O código de ética torna possível a tomada de decisão de se irá prestar a
informação ou não. Optando em comparecer ao tribunal, ele só informará o que
é estritamente necessário. Um exemplo seria quando o psicólogo é solicitado
para atestar a saúde mental de um paciente seu.
O guia para o exercício da profissão da psicologia do CRP-SC orienta
como proceder mediante uma intimação:

O Código de Ética Profissional do Psicólogo, nos artigos 10 a 14 faz


referência à possibilidade de “depor em Juízo”, e possibilita as (os) psicólogas
(os) a fornecer informações que possam contribuir com o trabalho da Justiça
sempre que se fizer necessário, comunicando apenas o estritamente necessário
para que se promovam medidas em benefício dos envolvidos, ou seja, para a
garantia da proteção integral de crianças/adolescentes e de outras pessoas que
tiveram seus direitos violados. (CRP-SC-12, Guia para o Exercício Profissional
da Psicologia, 2015, p.7)

Conclusão
O exercício da psicologia apresentará várias situações em que o
psicólogo terá que passar por uma tomada de decisão. O código de ética do
psicólogo é uma ferramenta que auxiliará o profissional a refletir na melhor
escolha possível mediante os embates que surgirão ao longo da experiência
clínica. Um grande dilema que aparecerá na carreira do terapeuta é a questão
do sigilo profissional. Foi apresentada situações que a quebra do sigilo é uma
escolha viável e outra que é uma prescrição da legislação brasileira.
Cada situação que o sigilo poderá ser quebrado é única, não dá para
normatizar as possibilidades do cotidiano.

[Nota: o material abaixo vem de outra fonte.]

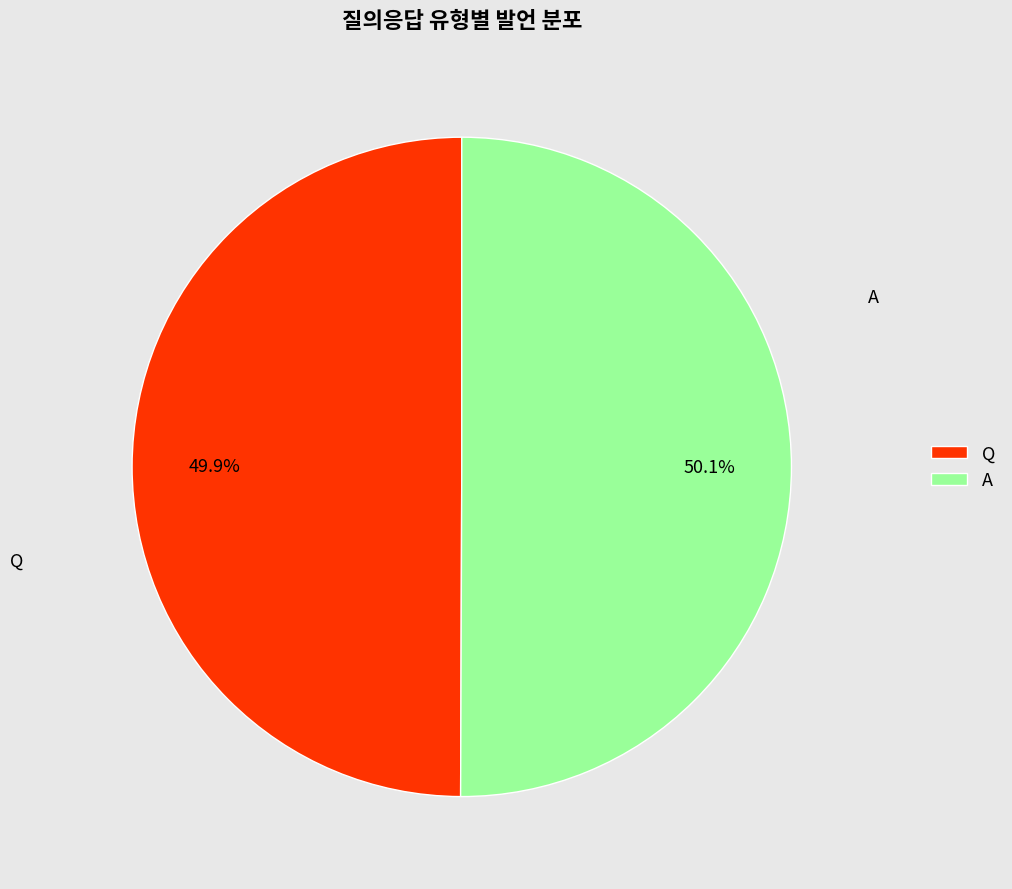

How much of the chart is everything except Q?

50.1%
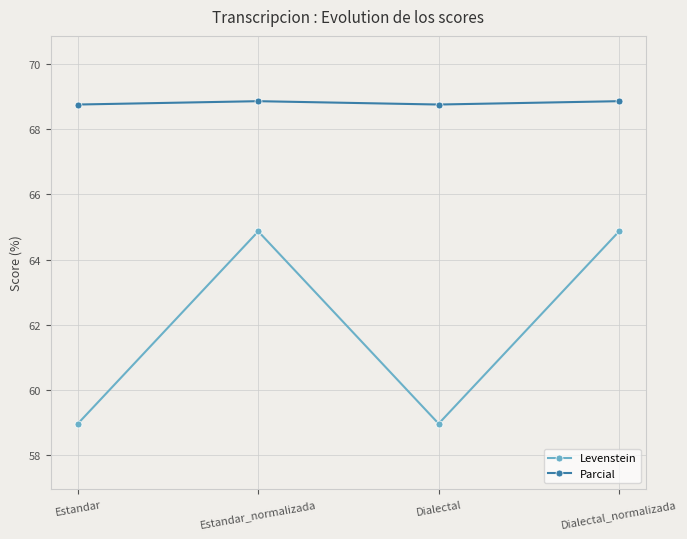

The Levenstein series shows 92.1 at Estandar_normalizada. True or false?

False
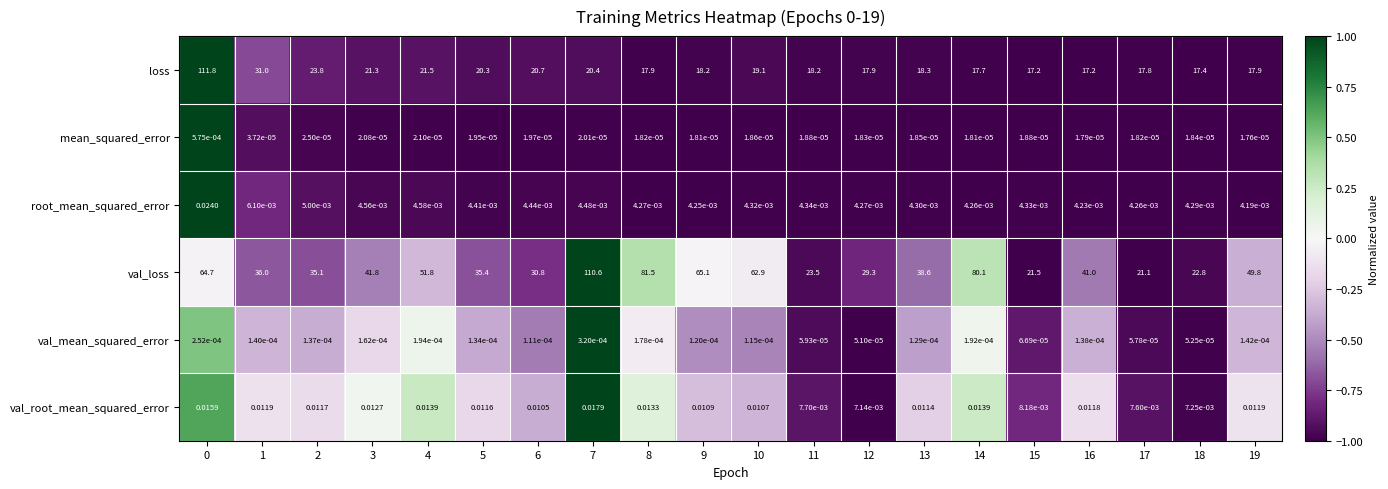

Is the value of loss at 8 greater than the value of mean_squared_error at 2?

Yes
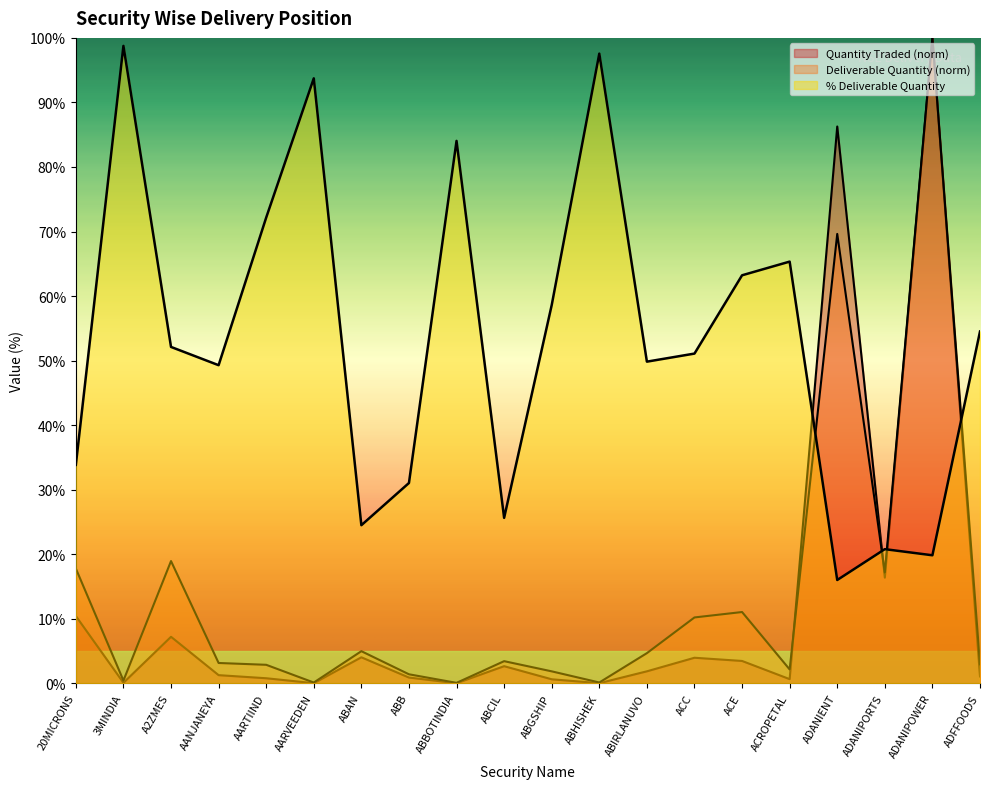

How many lines are shown in the chart?

3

O caráter singular da vida faz com que
a tomada de decisão passe pela responsabilização da mesma, por isso refletir
os princípios que estão em todo código, nos guias dos CRPs e nas resoluções
do CFP ajudarão o profissional a ser mais consciente da sua responsabilidade.
É necessário que os graduandos e graduados de psicologia tenham uma
formação acadêmica e pessoal que seja suficiente para um agir ético. Assim os
embates da profissão será uma tarefa enfrentada com coragem e
responsabilidade.

Psicologia para quem? E para que?

A psicologia é uma ciência que serve o ser humano em diversas


dimensões, dentre as quais a clínica. Dessa forma é necessário um exercício
profundo de reflexão dos seus agentes na promoção da saúde psicológica, pois
o dilema ética poderá aparecer e a melhor decisão passará pelo crivo do para
“para quem?” é a psicologia. Assim a psicologia pode proteger o homem de ser
um risco para si mesmo e para os outros, tal ciência nos leva a descoberta do
outro em si. Através da aplicação da psicologia pode se evitar danos físicos e
psicológicos. Desta forma o “para que? ” Da ciência é promover pesquisas que
levarão a cada vez mais a um conhecimento mais aprofundado “do ser humano”
trazendo assim melhoria na qualidade de vida do indivíduo e da coletividade.